* REQUIREMENT *
Please repeat the lines below, exactly and only, from the one that holds "stained with IHC" through the one that holds "staining of human".

[Dataset entries]
*** Begin section ***

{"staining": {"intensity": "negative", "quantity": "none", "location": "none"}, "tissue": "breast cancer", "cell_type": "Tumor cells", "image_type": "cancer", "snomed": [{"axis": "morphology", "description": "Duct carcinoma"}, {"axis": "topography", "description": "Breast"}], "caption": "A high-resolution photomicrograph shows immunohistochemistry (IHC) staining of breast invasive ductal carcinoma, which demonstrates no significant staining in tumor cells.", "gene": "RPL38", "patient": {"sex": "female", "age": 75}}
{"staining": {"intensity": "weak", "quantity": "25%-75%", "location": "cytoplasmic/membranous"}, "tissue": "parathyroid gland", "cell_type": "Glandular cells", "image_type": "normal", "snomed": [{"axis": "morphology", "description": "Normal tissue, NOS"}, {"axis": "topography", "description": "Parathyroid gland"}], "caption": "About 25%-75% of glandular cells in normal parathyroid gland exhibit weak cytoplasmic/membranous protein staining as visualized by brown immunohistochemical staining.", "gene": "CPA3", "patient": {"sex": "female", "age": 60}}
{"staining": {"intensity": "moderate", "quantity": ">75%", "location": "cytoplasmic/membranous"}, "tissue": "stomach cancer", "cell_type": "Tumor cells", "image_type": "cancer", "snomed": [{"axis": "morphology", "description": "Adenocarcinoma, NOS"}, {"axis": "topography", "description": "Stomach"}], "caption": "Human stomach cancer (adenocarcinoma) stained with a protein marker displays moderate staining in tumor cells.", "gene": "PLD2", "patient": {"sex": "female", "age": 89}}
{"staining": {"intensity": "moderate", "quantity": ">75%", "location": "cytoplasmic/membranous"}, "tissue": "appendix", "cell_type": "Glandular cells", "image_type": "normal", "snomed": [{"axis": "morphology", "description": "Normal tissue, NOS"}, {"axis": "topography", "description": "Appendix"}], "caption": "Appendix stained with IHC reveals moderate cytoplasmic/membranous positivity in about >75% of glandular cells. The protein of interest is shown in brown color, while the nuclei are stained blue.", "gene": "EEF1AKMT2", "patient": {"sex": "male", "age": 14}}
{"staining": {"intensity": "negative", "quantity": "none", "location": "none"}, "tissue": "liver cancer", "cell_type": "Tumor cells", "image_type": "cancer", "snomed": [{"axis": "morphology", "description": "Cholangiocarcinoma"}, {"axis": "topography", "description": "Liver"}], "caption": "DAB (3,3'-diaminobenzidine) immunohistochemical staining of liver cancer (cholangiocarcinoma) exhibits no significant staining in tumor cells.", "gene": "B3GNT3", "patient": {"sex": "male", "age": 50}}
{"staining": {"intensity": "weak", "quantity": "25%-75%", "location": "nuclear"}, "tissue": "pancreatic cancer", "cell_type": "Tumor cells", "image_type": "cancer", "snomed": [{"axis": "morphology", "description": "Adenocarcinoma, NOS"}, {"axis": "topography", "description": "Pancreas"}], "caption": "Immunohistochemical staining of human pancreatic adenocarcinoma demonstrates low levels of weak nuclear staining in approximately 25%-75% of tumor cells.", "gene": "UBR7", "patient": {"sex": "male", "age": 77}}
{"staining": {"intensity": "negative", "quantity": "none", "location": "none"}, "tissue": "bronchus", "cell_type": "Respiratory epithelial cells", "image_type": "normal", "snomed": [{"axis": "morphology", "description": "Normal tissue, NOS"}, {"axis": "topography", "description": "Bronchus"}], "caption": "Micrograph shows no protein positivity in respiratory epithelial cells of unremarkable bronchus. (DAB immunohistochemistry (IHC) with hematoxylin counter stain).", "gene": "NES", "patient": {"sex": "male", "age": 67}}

*** End section ***

* SOLUTION FOR THIS EXERCISE *
{"staining": {"intensity": "moderate", "quantity": ">75%", "location": "cytoplasmic/membranous"}, "tissue": "appendix", "cell_type": "Glandular cells", "image_type": "normal", "snomed": [{"axis": "morphology", "description": "Normal tissue, NOS"}, {"axis": "topography", "description": "Appendix"}], "caption": "Appendix stained with IHC reveals moderate cytoplasmic/membranous positivity in about >75% of glandular cells. The protein of interest is shown in brown color, while the nuclei are stained blue.", "gene": "EEF1AKMT2", "patient": {"sex": "male", "age": 14}}
{"staining": {"intensity": "negative", "quantity": "none", "location": "none"}, "tissue": "liver cancer", "cell_type": "Tumor cells", "image_type": "cancer", "snomed": [{"axis": "morphology", "description": "Cholangiocarcinoma"}, {"axis": "topography", "description": "Liver"}], "caption": "DAB (3,3'-diaminobenzidine) immunohistochemical staining of liver cancer (cholangiocarcinoma) exhibits no significant staining in tumor cells.", "gene": "B3GNT3", "patient": {"sex": "male", "age": 50}}
{"staining": {"intensity": "weak", "quantity": "25%-75%", "location": "nuclear"}, "tissue": "pancreatic cancer", "cell_type": "Tumor cells", "image_type": "cancer", "snomed": [{"axis": "morphology", "description": "Adenocarcinoma, NOS"}, {"axis": "topography", "description": "Pancreas"}], "caption": "Immunohistochemical staining of human pancreatic adenocarcinoma demonstrates low levels of weak nuclear staining in approximately 25%-75% of tumor cells.", "gene": "UBR7", "patient": {"sex": "male", "age": 77}}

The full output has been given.